No longer did he have a reception area ahead of him and a portal to the rear.
Instead, what looked like palm trees were interspersed with small houses of odd
design. A few people could be seen fleeing in the distance. General Mallory
hopped down from the back of the lead truck and said over the radio command
frequency, "Commence launch of cruise missiles at your assigned targets."
So I've just travelled in time! But only seven trucks with missiles
made it. The disabled truck was burning, and he could see no signs of
life. But the others threw back roofs, exposing the missiles. As the first one
launched, one of the armored figures rose slightly, and fired at it. The
missile spun out of control and crashed about a half mile away. Glad that
didn't set off its warheads. Four MIRVED 20 megatons!

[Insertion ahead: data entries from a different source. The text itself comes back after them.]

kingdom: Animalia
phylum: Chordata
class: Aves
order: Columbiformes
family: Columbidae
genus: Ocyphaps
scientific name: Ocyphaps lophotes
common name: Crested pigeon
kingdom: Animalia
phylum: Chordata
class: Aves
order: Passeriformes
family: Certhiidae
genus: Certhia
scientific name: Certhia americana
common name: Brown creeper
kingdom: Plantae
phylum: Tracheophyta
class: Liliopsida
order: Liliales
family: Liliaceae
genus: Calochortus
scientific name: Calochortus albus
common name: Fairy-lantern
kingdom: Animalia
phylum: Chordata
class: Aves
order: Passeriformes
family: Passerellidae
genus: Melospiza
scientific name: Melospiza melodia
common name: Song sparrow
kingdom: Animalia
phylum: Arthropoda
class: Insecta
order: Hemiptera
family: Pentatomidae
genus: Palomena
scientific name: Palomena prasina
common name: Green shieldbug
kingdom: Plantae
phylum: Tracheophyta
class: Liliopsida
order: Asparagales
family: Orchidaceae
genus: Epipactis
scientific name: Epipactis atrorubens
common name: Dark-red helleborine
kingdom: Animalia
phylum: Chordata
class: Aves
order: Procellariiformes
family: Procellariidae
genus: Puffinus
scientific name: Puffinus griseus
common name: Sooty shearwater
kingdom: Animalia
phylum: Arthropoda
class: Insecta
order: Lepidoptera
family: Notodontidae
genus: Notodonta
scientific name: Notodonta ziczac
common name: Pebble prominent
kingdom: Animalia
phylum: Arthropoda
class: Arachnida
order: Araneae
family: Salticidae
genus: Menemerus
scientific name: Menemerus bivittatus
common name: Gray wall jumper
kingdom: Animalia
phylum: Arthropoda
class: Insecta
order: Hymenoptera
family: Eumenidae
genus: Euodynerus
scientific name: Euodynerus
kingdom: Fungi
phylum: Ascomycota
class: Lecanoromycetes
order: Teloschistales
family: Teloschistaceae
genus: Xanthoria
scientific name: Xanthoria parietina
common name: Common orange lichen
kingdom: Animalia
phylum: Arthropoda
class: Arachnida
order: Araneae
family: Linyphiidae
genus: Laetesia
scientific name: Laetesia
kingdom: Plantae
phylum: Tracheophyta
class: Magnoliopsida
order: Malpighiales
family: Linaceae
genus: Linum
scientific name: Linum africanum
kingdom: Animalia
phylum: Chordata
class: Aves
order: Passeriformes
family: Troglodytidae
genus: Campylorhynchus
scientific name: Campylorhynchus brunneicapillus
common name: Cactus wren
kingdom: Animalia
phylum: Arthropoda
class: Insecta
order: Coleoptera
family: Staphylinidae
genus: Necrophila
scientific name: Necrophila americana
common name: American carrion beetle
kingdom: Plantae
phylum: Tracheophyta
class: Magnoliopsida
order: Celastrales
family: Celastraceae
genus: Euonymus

He and a couple dozen other Marines fired repeatedly at the enemy figures.
There was no further action from them. Eleven cruise missiles, of a planned
twenty, were successfully launched. Mallory said, "Our job is done, and we have
no way of returning. Therefore, we have one more nuke, a ten megaton, attached
to the time machine. A total of 890 megatons should be sufficient for our
purposes, so we now end this." Bavny did not even have time to draw a breath.
Wednesday, November 3, 2060. The Headmaster of North Shore Military Academy
looked over the election returns with satisfaction. Academy alumni continued to
hold close to a third of seats in Congress, spread across the three major
parties. In fact, only Sophie Franklin-Healey, of all alumni candidates, had
lost. She was so unpleasant a personality that even the Headmaster would have
been reluctant to vote for her, but she had aggressively insisted on running for
a vacant seat. Now she would probably fade into obscurity. President Leibowitz
had been easily re-elected, and could be trusted to continue doing a reasonable
job without Academy interference. Life was good.